Beyond ADMM: A Unified Client-Variance-Reduced Adaptive Federated Learning Framework

Authors: Shuai Wang, Yanqing Xu, Zhiguo Wang, Tsung-Hui Chang, Tony Q. S. Quek, Defeng Sun

AAAI 2023 | Conference PDF | Archive PDF | Plain Text | LLM Run Details

Reproducibility Variable Result LLM Response
Research Type Experimental Experiments based on (semi-)supervised image classification tasks demonstrate superiority of Fed VRA over the existing schemes in learning scenarios with massive heterogeneous clients and client sampling.

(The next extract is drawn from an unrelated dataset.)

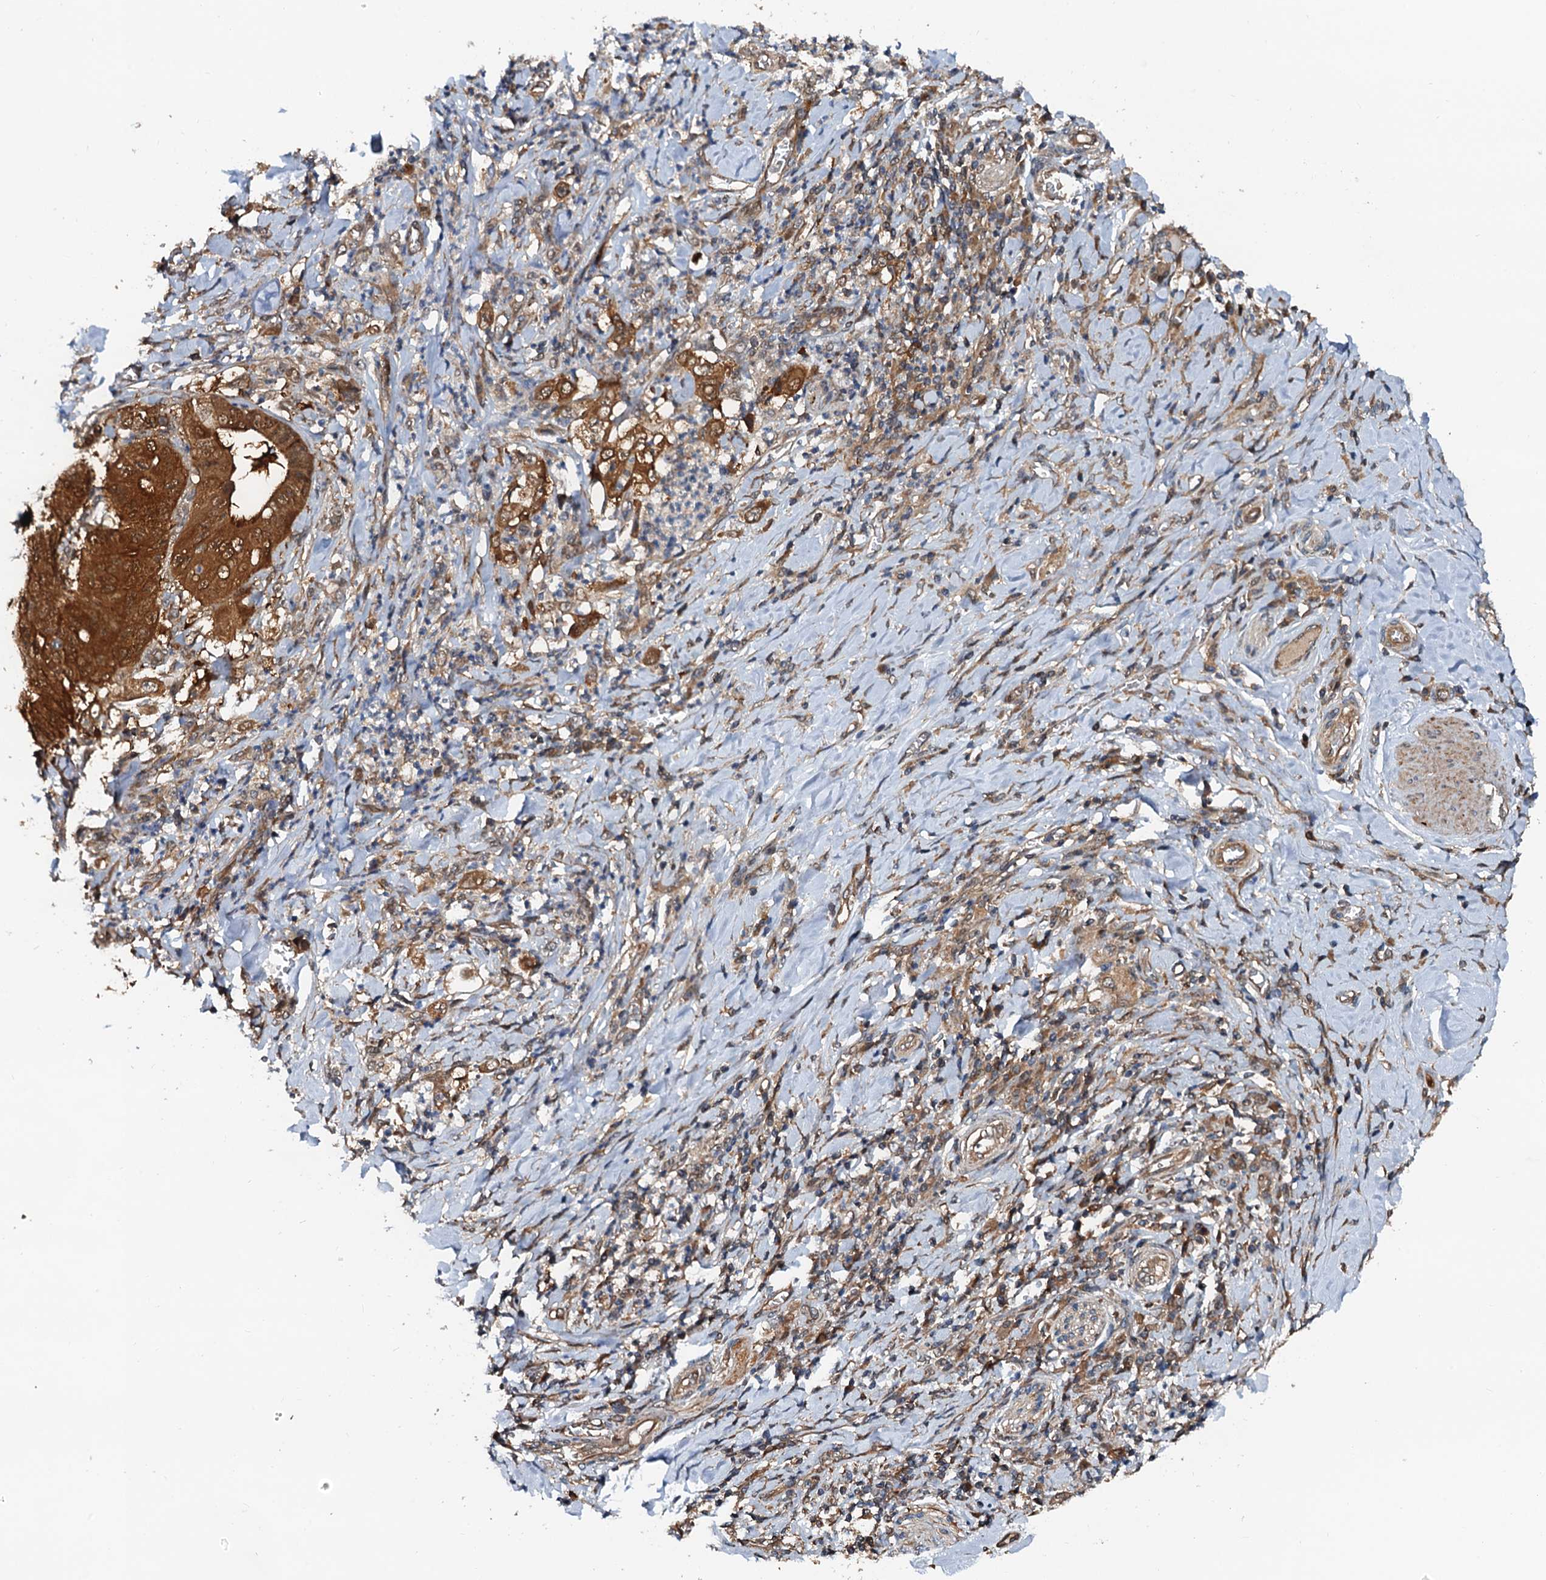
{"staining": {"intensity": "strong", "quantity": ">75%", "location": "cytoplasmic/membranous"}, "tissue": "stomach cancer", "cell_type": "Tumor cells", "image_type": "cancer", "snomed": [{"axis": "morphology", "description": "Adenocarcinoma, NOS"}, {"axis": "topography", "description": "Stomach"}], "caption": "This histopathology image reveals stomach adenocarcinoma stained with immunohistochemistry (IHC) to label a protein in brown. The cytoplasmic/membranous of tumor cells show strong positivity for the protein. Nuclei are counter-stained blue.", "gene": "AAGAB", "patient": {"sex": "female", "age": 73}}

Researcher Affiliation Academia 1 Information Systems Technology and Design, Singapore University of Technology and Design, 487372 Singapore 2 School of Science and Engineering, The Chinese University of Hong Kong, Shenzhen 518172, China 3 College of Mathematics, Sichuan University, Chengdu, Sichuan 610064, China 4 Department of Applied Mathematics, The Hong Kong Polytechnic University, Hong Kong
Pseudocode Yes Algorithm 1: Proposed Fed VRA algorithm
Open Source Code No No explicit statement providing access to open-source code (e.g., a specific repository link or a clear statement about code availability in supplementary materials) was found.
Open Datasets Yes The CIFAR-10 (Krizhevsky and Hinton 2009) and MNIST (Le Cun, Cortes, and Burges 2010) datasets are considered for evaluation.

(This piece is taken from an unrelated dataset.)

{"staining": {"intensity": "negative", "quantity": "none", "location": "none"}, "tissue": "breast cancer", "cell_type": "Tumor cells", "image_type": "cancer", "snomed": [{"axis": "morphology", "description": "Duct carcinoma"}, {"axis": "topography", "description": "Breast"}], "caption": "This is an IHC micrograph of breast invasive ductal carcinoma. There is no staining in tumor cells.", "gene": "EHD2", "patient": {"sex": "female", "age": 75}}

Dataset Splits No The paper describes the distribution of training samples to clients (N=100) and the method for Non-IID data partitioning, and states that testing samples are used for test accuracy. However, it does not explicitly mention a validation split.
Hardware Specification No The paper does not provide specific hardware details such as CPU/GPU models, processor types, or memory used for running the experiments.
Software Dependencies No The paper does not list specific software dependencies with version numbers (e.g., Python, PyTorch, TensorFlow versions) that are needed to replicate the experiment.
Experiment Setup Yes The learning rate η is set to be 0.01 for all algorithms. The mini-batch size S is set to be 50. In each round, we uniformly sample 10 clients (|Ar| = 10), and randomly choose the number of local epochs from [1, 5] if HLU is considered, and otherwise set it to 2 for each client. Other algorithm specific parameters are tuned individually. Fed Prox uses µ = 0.1 and SCAFFOLD takes ηg = 1. Both the parameter α of Fed Dyn and γi of Fed VRA are 0.1 by default. All algorithms stop when 500 rounds are achieved.